Monday, August 13, 2012

Physics of Sound: The Spectrogram (or what the heck am I looking at part 2)

I probably should give a little lesson on how to read a spectrogram, since my next post will feature spectrograms rather heavily.  I made all these spectrograms on PRAAT, which is free and downloadable if you wish to play with it.  (I know the website looks a little sketch, but I had to get it for my classes using the site I linked to and it's totally safe for your computer.)  PRAAT is a lovely piece of software that will record a sound and then give you both a spectrogram and a waveform of that sound.  As you look at the images below, the waveform is the image on the top with the thick black band and blue vertical lines, and the spectrogram is the grey-scale mess below that waveform.  So, on to the important part of this post!
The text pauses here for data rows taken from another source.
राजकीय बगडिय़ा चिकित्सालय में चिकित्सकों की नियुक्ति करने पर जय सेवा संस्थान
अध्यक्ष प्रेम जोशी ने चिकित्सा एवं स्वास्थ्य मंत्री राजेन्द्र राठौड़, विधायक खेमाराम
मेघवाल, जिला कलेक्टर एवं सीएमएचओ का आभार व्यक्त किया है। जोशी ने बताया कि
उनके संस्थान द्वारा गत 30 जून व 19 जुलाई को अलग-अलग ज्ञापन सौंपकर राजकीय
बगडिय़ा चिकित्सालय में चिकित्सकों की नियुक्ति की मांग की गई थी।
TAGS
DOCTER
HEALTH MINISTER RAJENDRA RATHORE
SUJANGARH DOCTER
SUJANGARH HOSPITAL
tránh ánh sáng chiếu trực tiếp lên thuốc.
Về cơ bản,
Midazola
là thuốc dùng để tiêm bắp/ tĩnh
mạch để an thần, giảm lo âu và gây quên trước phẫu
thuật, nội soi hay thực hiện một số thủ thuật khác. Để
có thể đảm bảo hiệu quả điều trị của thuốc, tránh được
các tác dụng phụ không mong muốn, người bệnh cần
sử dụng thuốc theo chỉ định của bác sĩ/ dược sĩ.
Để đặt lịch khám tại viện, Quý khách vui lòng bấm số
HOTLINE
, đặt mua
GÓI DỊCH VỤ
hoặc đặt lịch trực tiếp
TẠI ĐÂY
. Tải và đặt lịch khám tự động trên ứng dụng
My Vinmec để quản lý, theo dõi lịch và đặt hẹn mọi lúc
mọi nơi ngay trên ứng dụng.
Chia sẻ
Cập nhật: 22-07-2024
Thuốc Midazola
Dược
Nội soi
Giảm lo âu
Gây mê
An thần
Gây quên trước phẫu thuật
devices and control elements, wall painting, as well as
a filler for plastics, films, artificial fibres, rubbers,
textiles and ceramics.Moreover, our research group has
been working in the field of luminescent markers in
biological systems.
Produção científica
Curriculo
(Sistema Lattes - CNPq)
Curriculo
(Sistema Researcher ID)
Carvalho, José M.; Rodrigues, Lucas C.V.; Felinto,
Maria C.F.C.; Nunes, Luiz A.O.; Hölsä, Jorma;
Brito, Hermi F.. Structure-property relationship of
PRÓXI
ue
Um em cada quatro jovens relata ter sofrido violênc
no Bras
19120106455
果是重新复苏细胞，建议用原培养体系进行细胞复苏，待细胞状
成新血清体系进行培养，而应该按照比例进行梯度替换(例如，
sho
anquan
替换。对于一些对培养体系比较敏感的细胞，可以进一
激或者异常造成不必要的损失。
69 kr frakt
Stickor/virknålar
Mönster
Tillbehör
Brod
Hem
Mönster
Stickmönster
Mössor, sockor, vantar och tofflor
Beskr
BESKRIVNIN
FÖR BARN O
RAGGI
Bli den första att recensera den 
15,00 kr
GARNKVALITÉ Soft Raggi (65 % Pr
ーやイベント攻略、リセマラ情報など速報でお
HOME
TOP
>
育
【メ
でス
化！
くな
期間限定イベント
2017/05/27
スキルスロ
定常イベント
How to read a spectrogram:

The x-axis (horizontal) is time, the y-axis (vertical) is frequency, and the grey-scale shows amplitude.  So a spectrogram can show three dimensions, time, frequency, and amplitude vs. a waveform that shows only two, time and frequency.  On fancier programs, the amplitude is sometimes shown in color, like having blue be the softest sounds and red being the loudest, but in PRAAT, the darker the band, the higher the amplitude.  In terms of the frequencies, I set the spectrograms to show from 0 Hz to 7000 Hz.  PRAAT can display up to 20,000 Hz, but then the formant bands I want to focus on get too squished together.  If you click and make the image bigger, you can see a dotted red line with a frequency number off to the left.  I set those lines there just to give you some idea of where the upper formant lies in terms of Hz.  And remember from the last post that the formant will be somewhere around this frequency, not right at the single frequency itself.

So this is what a typical spectrogram will look like with the upper frequency set at 7000 Hz.  (I think PRAAT's default setting is usually 5000 Hz.):


The spectrogram above is me sustaining the vowel /a/ with my speaking voice.  You can clearly see five dark bands going horizontally across the image, but the bottom two dark bands are the darkest, indicating that those are the highest amplitude formants.
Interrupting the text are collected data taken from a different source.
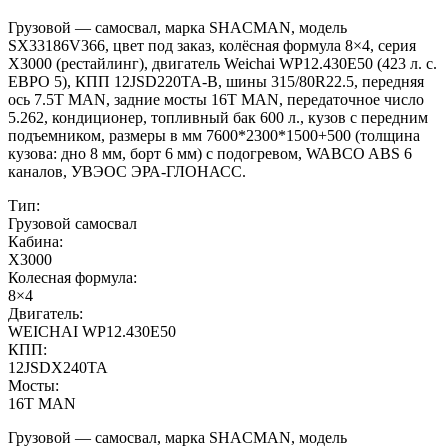
Грузовой — самосвал, марка SHACMAN, модель
SX33186V366, цвет под заказ, колёсная формула 8×4, серия
X3000 (рестайлинг), двигатель Weichai WP12.430E50 (423 л. с.
ЕВРО 5), КПП 12JSD220TA-В, шины 315/80R22.5, передняя
ось 7.5T MAN, задние мосты 16T MAN, передаточное число
5.262, кондиционер, топливный бак 600 л., кузов с передним
подъемником, размеры в мм 7600*2300*1500+500 (толщина
кузова: дно 8 мм, борт 6 мм) с подогревом, WABCO ABS 6
каналов, УВЭОС ЭРА-ГЛОНАСС.
Тип:
Грузовой самосвал
Кабина:
X3000
Колесная формула:
8×4
Двигатель:
WEICHAI WP12.430E50
КПП:
12JSDX240TA
Мосты:
16T MAN
Грузовой — самосвал, марка SHACMAN, модель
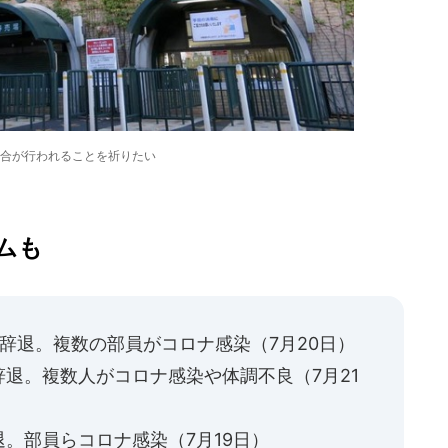
合が行われることを祈りたい
ムも
辞退。複数の部員がコロナ感染（7月20日）
退。複数人がコロナ感染や体調不良（7月21
。部員らコロナ感染（7月19日）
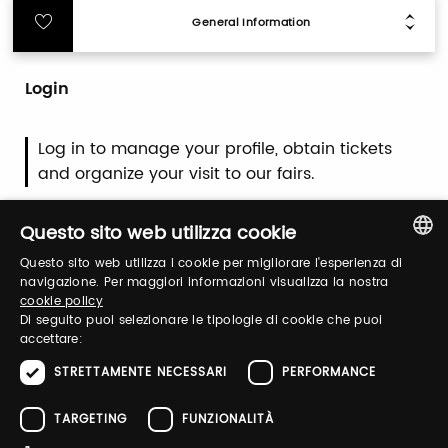
General Information
Login
Log in to manage your profile, obtain tickets
and organize your visit to our fairs.
Questo sito web utilizza cookie
Email / username
Questo sito web utilizza i cookie per migliorare l'esperienza di
ITALIAN
navigazione. Per maggiori informazioni visualizza la nostra
cookie policy
ENGLISH
Di seguito puoi selezionare le tipologie di cookie che puoi
Password
accettare:
STRETTAMENTE NECESSARI
PERFORMANCE
Forgot password?
TARGETING
FUNZIONALITÀ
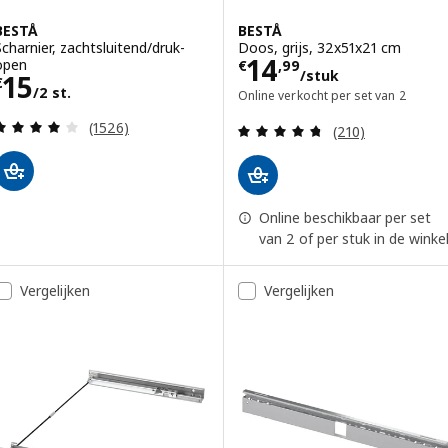
BESTÅ
BESTÅ
Scharnier, zachtsluitend/druk-
Doos, grijs, 32x51x21 cm
Prijs € 14,99/st
14
open
€
,
99
/stuk
Prijs € 15/2 st.
15
€
/2 st.
Online verkocht per set van 2
Beoordeling: 4 van 5 sterren. Totaal beoordeling
Beoordeling: 4.7
(1526)
(210)
Online beschikbaar per set
van 2 of per stuk in de winke
Vergelijken
Vergelijken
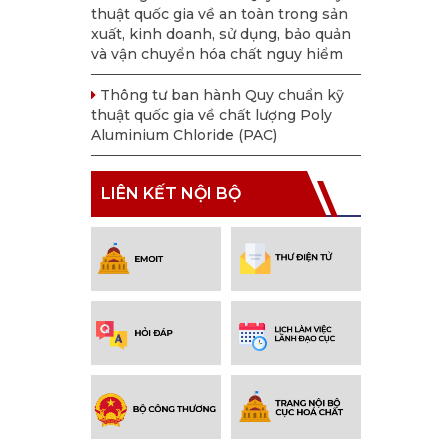
thuật quốc gia về an toàn trong sản
xuất, kinh doanh, sử dụng, bảo quản
và vận chuyển hóa chất nguy hiểm
Thông tư ban hành Quy chuẩn kỹ
thuật quốc gia về chất lượng Poly
Aluminium Chloride (PAC)
LIÊN KẾT NỘI BỘ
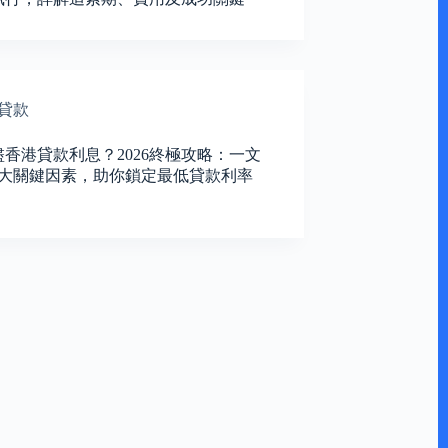
貸款
盡香港貸款利息？2026終極攻略：一文
5大關鍵因素，助你鎖定最低貸款利率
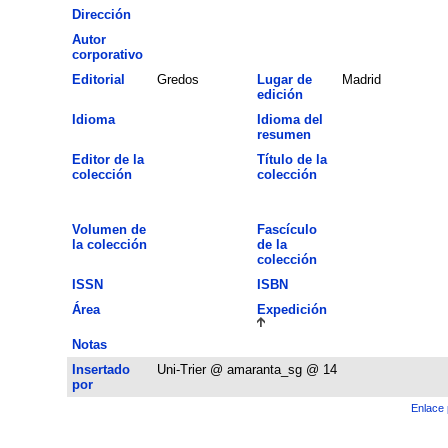
Dirección
Autor
corporativo
Editorial
Gredos
Lugar de
Madrid
edición
Idioma
Idioma del
resumen
Editor de la
Título de la
colección
colección
Volumen de
Fascículo
la colección
de la
colección
ISSN
ISBN
Área
Expedición
Notas
Insertado
Uni-Trier @ amaranta_sg @ 14
por
Enlace 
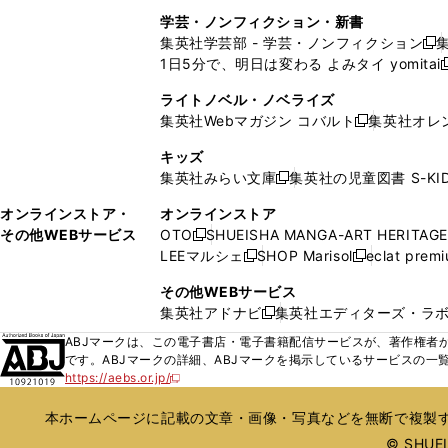
ウ
ド
ウ
ウ
ウ
く
し
し
ィ
ィ
学芸・ノンフィクション・新書
で
ウ
で
で
で
い
い
ン
ン
集英社学芸部 - 学芸・ノンフィクション
開
で
開
開
開
新
ウ
ウ
ド
ド
1日5分で、明日は変わる よみタイ yomitai
く
開
く
く
く
し
新
ィ
ィ
ウ
ウ
く
い
ン
ン
ライトノベル・ノベライズ
で
で
ウ
ド
ド
集英社Webマガジン コバルト
集英社オレ
開
開
新
ィ
ウ
ウ
く
く
し
ン
キッズ
で
で
い
ド
集英社みらい文庫
集英社の児童図書 S-KID
開
開
新
ウ
ウ
く
く
し
ィ
オンラインストア・
オンラインストア
で
い
ン
その他WEBサービス
OTO
SHUEISHA MANGA-ART HERITAGE
開
新
ウ
ド
LEEマルシェ
SHOP Marisol
eclat prem
く
し
新
新
ィ
ウ
い
し
し
ン
その他WEBサービス
で
ウ
い
い
ド
集英社アドナビ
集英社エディターズ・ラ
開
新
ィ
ウ
ウ
ウ
く
し
ABJマークは、この電子書店・電子書籍配信サービスが、著作権者か
ン
ィ
ィ
で
い
です。ABJマークの詳細、ABJマークを掲示しているサービスの一
ド
ン
ン
開
https://aebs.or.jp/
ウ
新
ウ
ド
ド
く
し
ィ
で
ウ
ウ
い
本ホームページに記載の文章・画像・写真などを無断で複製す
ン
開
で
で
ウ
ド
© SHUEIS
ィ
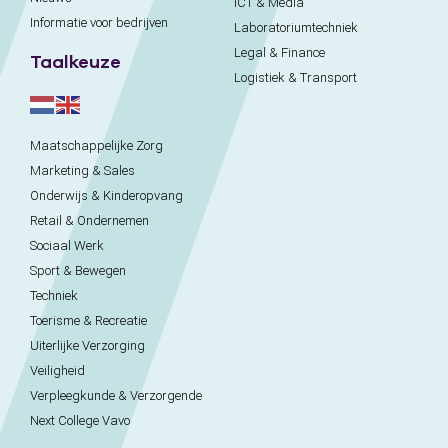
ICT & Media
Informatie voor bedrijven
Laboratoriumtechniek
Legal & Finance
Taalkeuze
Logistiek & Transport
Maatschappelijke Zorg
Marketing & Sales
Onderwijs & Kinderopvang
Retail & Ondernemen
Sociaal Werk
Sport & Bewegen
Techniek
Toerisme & Recreatie
Uiterlijke Verzorging
Veiligheid
Verpleegkunde & Verzorgende
Next College Vavo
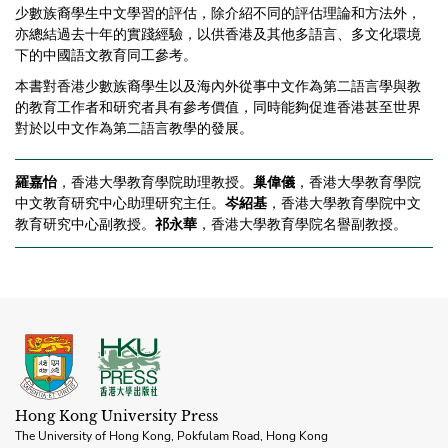
少數族裔學生中文學習的評估，除介紹不同的評估理論和方法外，
亦總結過去十年的實踐經驗，以供香港及其他多語言、多文化環境
下的中國語文教育同工參考。
本書對香港少數族裔學生以及海內外從事中文作為第二語言學與教
的教育工作者和研究者具有參考價值，同時能夠促進香港甚至世界
對於以中文作為第二語言教學的發展。
羅嘉怡
，香港大學教育學院助理教授。
巢偉儀
，香港大學教育學院
中文教育研究中心助理研究主任。
岑紹基
，香港大學教育學院中文
教育研究中心副教授。
祁永華
，香港大學教育學院名譽副教授。
Hong Kong University Press
The University of Hong Kong, Pokfulam Road, Hong Kong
Sustained-speech of an /a/ vowel with formants marked.
This is the same spectrogram as the one above it, but I've set PRAAT to show me the first five formants, which it does by adding in those red lines.  The software is simply determining where the highest amplitudes are and sticking bands in there.  I'm not controlling where those thick red lines go.
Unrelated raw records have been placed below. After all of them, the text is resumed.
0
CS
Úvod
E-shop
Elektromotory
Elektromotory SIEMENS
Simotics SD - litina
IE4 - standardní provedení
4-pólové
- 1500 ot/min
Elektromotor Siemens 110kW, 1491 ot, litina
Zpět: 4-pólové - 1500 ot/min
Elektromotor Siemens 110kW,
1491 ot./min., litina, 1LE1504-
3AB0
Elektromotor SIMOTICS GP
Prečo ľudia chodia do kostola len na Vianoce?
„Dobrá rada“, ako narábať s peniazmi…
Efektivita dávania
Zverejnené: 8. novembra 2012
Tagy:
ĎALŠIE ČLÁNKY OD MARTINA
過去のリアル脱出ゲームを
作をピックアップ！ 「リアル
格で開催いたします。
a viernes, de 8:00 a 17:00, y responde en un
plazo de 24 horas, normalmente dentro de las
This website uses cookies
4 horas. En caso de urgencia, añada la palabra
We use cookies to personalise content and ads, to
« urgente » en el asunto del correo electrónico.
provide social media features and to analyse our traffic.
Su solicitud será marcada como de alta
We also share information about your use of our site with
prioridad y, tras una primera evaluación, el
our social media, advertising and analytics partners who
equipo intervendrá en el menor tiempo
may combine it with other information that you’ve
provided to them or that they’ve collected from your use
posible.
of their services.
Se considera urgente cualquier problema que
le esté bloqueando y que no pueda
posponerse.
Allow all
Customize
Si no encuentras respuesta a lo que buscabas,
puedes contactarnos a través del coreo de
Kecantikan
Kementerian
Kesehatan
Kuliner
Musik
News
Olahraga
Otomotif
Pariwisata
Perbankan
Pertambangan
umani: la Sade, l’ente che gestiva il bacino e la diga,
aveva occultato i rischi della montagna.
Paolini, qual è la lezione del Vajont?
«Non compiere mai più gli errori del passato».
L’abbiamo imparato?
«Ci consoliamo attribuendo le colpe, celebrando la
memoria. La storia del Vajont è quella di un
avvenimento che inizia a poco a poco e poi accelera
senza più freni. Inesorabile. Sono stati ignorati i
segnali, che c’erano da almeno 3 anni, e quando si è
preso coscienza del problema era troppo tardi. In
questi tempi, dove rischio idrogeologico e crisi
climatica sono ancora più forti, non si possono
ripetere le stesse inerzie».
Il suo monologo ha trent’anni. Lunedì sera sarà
Sustained, spoken /i/ vowel, no formants marked in.
Here's me sustaining an /i/ vowel with my speaking voice.  Note the wide distance between the first and second formants, which is just what the /i/ vowel does.  Oh /i/, you so crazy!

Sustained, spoken /i/ vowel, first five formants marked in red.
Above is the same spectrogram again, but with PRAAT marking the first five formants in red.

Spoken phrase:  "One, two, three, go," no formants marked.
 And there's a spectrogram of me speaking the phrase, "one, two, three, go.'  Here, you can see the movement of the formants as I go through those words and the "white space" between the words.  (Those areas where there's a thick blue vertical band on the waveform is where the /t/ and the "th" sound of "two" and "three" are.  And, you can see the antiformants present in the /n/ sound right at the end of the first word "one."  Pretty cool, huh?)  (Scroll to the bottom of page 2 on that antiformant link to read more about them.) And here's the same phrase with the formants marked in:

"One, two, three, go," with formants marked in red.

Now, some super cool people can actually read spectrograms like they're reading words off the page.  I'm not quite that awesome yet, but if you tell me what the phrase is, I can pick out where each specific word is using my knowledge of vowel formants and consonant frequencies.  It'd be cool to become that person who can just read them, though!

Now the reason I kept setting the spectrogram to 7000 Hz instead of 5000 is two-fold:  First, I wanted to make sure the upper formant wasn't cut off since that formant does occasionally go higher than 5000 Hz, and second, I wanted you to see that there actually is a thick band of amplitude above the 5000 Hz mark, which you can see in the spectrogram above.  So there are more "formants" above that 5000 Hz mark...we just don't really regard frequencies higher than 5000 when discussing speech or singing very much.  (Although, this article does!)  Heck, PRAAT doesn't even mark in any formants above the 5000 Hz area...usually the fifth formant area.  But, I wanted to make sure you know that it's not like formants and harmonics just disappear above 5000 Hz.  Mathematically speaking, harmonics would just keep on going higher and higher, and so would formants.  However, the amplitude lessens the higher you go, so vocal harmonics and formants do dampen out eventually...just not at 5000 Hz.

Up next:  The singer's formant!  I'mma gonna break apart a common misconception in the hopes that it clarifies what is we're actually doing when we carry over that orchestra.

1 comment:

GeeEmOh said...

Hi Kim, I know you haven't updated this blog for several years, but I want you to know I came across it a little while ago and have been touched and inspired by your journey. I just graduated with my BM and am considering speech/voice pathology as a career. Your entries have been very helpful to me, especially those concerning your transition out of performing into this field. It's a terrifying choice to make. The scientific posts have been fascinating and entertaining as well! I know you may never see this, but thank you for this blog. I would love to know how your journey has continued recently.
-Grace